In Tasmania, isola misteriosa e lucente dove i confini si perdono

Il primo respiro dell’aria della Tasmania è la sua presentazione più autentica: brillante di leggerezza, di purezza tagliente. Nella sua atmosfera così nitida si riflette la prossimità dei ghiacci dell’Antartide. Quest’isola grande più o meno come l’Irlanda si raggiunge in un’ora di volo da Melbourne, e anche se dista appena 250 km dall’Australia (di cui fa parte) è un mondo a sé, che dona la precisa sensazione di trovarsi lontano da ogni definizione. In tempi di filtri da social e diffuse codificazioni, raramente troverete una destinazione dove l’incontaminato tocca l’oscuro, ciò che è autentico diventa misterioso.

Per entrare nella sua ventina di riserve naturali servono precise e abbastanza costose autorizzazioni, ma varcati gli ingressi la natura toglie subito senso al concetto tutto umano di confine. Lo avvertirete lungo uno dei tanti percorsi di trekking della Tasmania: il più classico è l’Overland Track, che con i suoi 65 km attraversa il cuore dell’isola e le sue montagne, foreste e silenzi, dalla Cradle Mountain fino alle immobili acque glaciali del Lake St Clair, che gli aborigeni, originari abitanti della terra che chiamavano Lutruwita, avevano definito leeawuleena, l’acqua che dorme. Dedicato proprio al sapere e alla cultura della popolazione che per prima abitò l’isola, e che dopo 20mila anni nel 1802 vide l’arrivo degli esploratori di sua maestà britannica, è la Wukalina Walk, organizzata da guide di origine aborigena: per quattro giorni e tre notti vi condurranno fra racconti ed esperienze da wukalina (il Mount William National Park) a Larapuna (la Bay of Fires), nel nord-est dell’isola. Luci e ombre si mescolano anche nella fitta vegetazione dell’area di Tarkine, fra le più grandi e incontaminate foreste pluviali del pianeta, punteggiate dai resti delle estrazioni minerarie ottocentesche.

Questa natura così intensa è stata in qualche modo addomesticata, sempre con profondo rispetto, nei piatti dei tanti luoghi che oggi rendono la Tasmania una delle mete più intriganti per i foodies. Per scoprire la sua gastronomia sono perfetti i mercati di Hobart e Launceston, le due città principali, dove si apprezza anche un certo approccio comunitario, condiviso all’agricoltura.

Fra i ristoranti più interessanti c’è il pluripremiato The Agrarian Kitchen, a New Norfolk, con un giardino che fornisce fino al 90% degli ingredienti del menù, e Stillwater, in un ex mulino del 1830 a Launceston, dove si esplorano peculiari sapori e consistenze del pescato locale.
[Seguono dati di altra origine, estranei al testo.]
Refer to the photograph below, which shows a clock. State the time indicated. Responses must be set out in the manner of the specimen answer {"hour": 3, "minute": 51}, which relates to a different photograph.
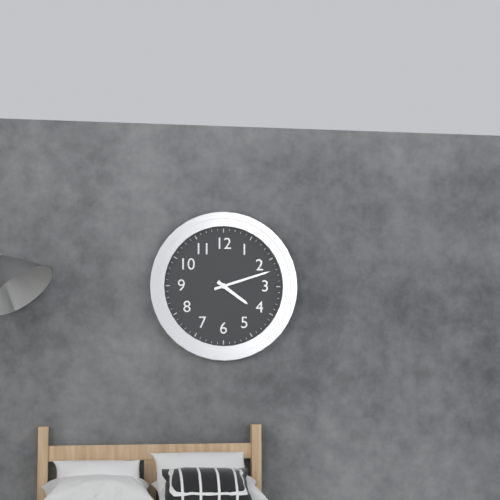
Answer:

Anche nella produzione vinicola la Tasmania sta guadagnando considerazione, grazie alla peculiarità di clima e terreno che permette a vitigni pur comuni come il Pinot Nero e lo Chardonnay di arricchirsi delle note dell’oceano, pienamente riconoscibili nelle bottiglie di Cranbrook, cantina del 1875 sulla costa di Freycinet. C’è chi, fra i tanti distillatori di eccellente whisky – produzione in costante aumento – giunge a far maturare le bottiglie in barca, come Michael Briggs di Iron Horse, cantina affacciata sulla costa orientale di Four Mile Creek.